Salí sin desayunar, conduje en silencio y una vez fuera del parking fui directa al quiosco de la glorieta, localicé la revista y la pagué; me alejé unos pasos para comprobar lo que creía haber visto: yo no estaba en portada. Plantada en mitad de la calle la ojeé buscando mi rostro. No podía ser. Empecé de nuevo, página a página desde la portada, ¿acaso me había confundido de publicación? Volví al quiosco y miré una a una todas las revistas buscando mi cara. Me ahogaba, no era capaz de pensar. Por fin arranqué, di un paso y luego otro y otro, entré en un bar, necesitaba azúcar. Me senté en una mesa y volví a comprobarlo, quería reír, estaba a punto de llorar, me tomé el café y salí hacia el gabinete.

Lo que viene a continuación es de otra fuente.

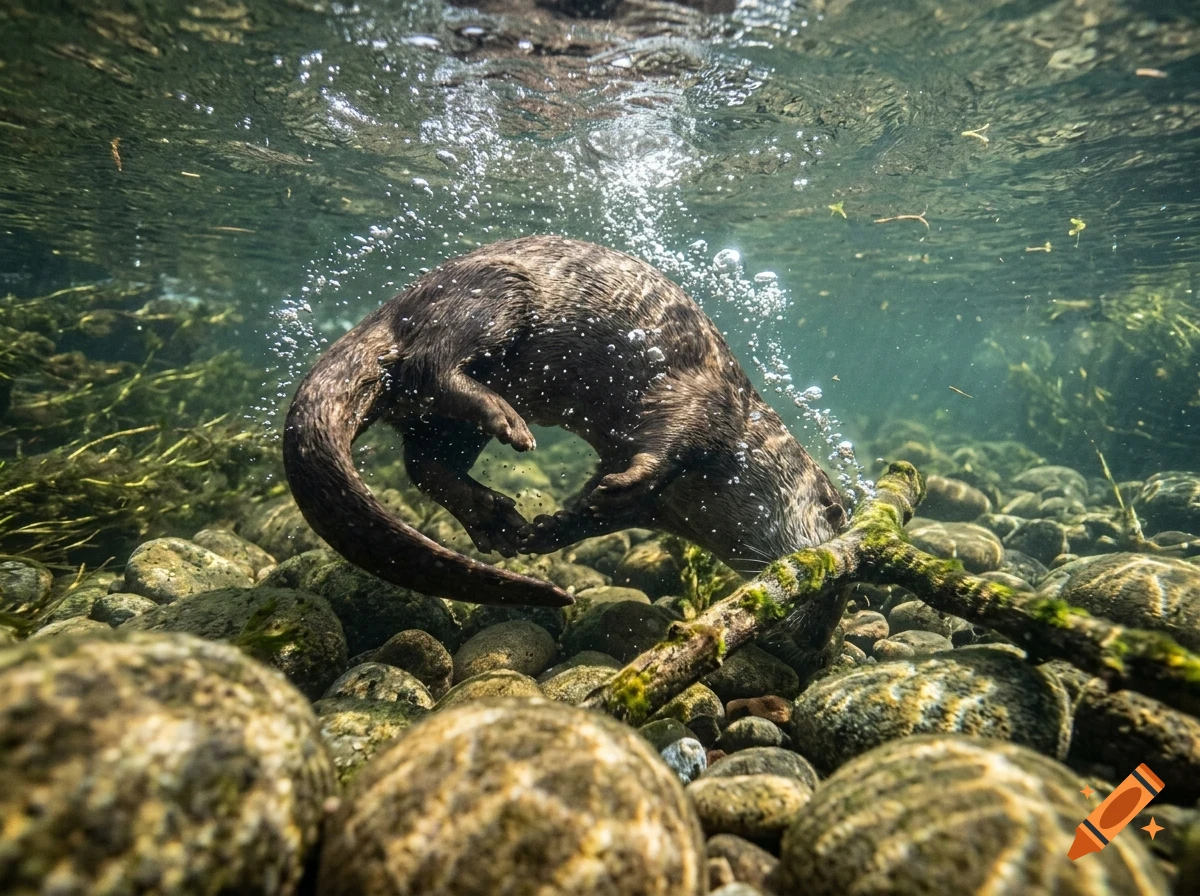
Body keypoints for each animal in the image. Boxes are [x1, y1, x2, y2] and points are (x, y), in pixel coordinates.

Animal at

Subí, saludé a Paloma que me miró sorprendida. No fue la única, en recepción estaba el grupito de siempre tomando el café de primera hora y al verme entrar enmudecieron. Continué hacia mi despacho y me crucé con más caras con expresión de haber visto a un fantasma.

Y me entró un deseo irreprimible de reír y llorar y volver a reír.